**Exercise**
Count the lines in the entries below that contain the string "present", treating uppercase and lowercase as different, and give only that number.

**Labeled area outline items**
## Begin

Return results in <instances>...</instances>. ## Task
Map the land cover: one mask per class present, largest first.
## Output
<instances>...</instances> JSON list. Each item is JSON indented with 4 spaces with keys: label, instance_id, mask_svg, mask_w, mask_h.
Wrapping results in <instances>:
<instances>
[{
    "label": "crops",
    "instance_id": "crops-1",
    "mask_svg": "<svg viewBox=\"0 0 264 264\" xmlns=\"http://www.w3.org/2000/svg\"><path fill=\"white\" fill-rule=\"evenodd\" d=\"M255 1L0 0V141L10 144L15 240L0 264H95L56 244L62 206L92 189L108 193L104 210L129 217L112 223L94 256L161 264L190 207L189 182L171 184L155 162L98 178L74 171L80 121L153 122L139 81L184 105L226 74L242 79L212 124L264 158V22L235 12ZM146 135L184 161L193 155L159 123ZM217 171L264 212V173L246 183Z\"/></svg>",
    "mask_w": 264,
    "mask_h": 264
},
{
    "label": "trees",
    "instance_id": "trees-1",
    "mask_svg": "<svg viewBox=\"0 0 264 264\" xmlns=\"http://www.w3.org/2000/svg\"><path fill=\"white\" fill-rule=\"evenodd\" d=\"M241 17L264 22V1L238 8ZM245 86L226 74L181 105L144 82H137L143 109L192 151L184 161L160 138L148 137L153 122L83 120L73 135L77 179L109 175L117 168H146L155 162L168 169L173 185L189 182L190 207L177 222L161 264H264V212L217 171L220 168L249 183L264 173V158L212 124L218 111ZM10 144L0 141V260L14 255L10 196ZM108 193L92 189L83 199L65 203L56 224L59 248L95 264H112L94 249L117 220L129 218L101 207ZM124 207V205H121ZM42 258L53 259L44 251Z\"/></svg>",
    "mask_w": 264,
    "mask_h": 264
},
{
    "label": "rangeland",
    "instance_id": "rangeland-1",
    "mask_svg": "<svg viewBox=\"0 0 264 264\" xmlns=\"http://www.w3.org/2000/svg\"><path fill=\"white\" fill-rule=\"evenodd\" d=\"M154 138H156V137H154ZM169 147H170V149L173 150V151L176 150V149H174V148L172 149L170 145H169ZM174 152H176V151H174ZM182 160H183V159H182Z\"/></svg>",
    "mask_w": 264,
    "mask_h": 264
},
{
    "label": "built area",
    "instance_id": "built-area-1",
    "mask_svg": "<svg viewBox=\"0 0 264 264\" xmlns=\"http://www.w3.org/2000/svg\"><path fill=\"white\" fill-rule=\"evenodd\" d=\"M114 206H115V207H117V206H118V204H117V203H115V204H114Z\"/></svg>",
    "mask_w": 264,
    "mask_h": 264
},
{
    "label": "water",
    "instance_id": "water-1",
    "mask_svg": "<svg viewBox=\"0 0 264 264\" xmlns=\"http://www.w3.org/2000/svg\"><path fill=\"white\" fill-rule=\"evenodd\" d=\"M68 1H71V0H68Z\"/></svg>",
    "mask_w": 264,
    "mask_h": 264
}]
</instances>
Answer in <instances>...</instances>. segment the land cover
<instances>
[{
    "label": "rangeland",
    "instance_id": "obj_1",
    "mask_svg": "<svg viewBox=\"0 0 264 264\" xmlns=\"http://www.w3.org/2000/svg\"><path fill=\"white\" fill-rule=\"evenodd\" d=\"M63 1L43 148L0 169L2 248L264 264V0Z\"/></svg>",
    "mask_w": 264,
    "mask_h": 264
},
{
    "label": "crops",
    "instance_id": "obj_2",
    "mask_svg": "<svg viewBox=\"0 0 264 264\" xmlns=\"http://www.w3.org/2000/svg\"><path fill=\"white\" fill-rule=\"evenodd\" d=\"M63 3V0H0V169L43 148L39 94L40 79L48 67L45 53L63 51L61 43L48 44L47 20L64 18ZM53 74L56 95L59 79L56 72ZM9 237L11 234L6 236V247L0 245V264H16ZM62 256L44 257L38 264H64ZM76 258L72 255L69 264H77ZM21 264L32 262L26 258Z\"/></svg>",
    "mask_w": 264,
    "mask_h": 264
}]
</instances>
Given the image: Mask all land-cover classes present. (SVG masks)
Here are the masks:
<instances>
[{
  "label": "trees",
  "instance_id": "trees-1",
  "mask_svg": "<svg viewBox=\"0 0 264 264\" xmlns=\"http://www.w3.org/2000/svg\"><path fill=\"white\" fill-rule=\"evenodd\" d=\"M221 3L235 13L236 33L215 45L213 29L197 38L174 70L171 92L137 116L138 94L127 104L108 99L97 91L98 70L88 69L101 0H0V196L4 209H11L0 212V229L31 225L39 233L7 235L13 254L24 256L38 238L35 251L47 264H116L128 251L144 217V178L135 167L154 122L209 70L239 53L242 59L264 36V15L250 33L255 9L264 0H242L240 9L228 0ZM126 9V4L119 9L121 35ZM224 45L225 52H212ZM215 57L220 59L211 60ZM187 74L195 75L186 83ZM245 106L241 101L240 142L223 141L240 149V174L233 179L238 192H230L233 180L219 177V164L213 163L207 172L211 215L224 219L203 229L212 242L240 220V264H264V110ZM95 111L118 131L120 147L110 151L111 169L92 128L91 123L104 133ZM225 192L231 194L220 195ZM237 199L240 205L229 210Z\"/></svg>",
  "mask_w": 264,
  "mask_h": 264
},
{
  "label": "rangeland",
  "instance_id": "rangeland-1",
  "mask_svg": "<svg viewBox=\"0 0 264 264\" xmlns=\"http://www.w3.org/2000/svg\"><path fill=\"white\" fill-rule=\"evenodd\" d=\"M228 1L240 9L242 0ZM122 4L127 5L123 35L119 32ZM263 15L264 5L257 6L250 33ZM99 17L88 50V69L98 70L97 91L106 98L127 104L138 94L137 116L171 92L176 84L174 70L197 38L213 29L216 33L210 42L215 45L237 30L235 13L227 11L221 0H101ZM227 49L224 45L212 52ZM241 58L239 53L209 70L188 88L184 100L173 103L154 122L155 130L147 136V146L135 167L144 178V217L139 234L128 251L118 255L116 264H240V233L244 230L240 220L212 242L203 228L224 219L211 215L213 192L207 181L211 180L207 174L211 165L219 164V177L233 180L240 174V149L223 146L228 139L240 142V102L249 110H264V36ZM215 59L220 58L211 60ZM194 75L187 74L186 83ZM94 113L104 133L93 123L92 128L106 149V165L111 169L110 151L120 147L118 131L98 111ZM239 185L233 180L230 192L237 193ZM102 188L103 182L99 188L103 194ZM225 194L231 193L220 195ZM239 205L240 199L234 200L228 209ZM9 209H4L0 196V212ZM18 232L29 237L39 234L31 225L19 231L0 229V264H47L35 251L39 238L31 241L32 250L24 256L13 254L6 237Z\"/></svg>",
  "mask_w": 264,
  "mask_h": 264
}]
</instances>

## End

**Task result**
2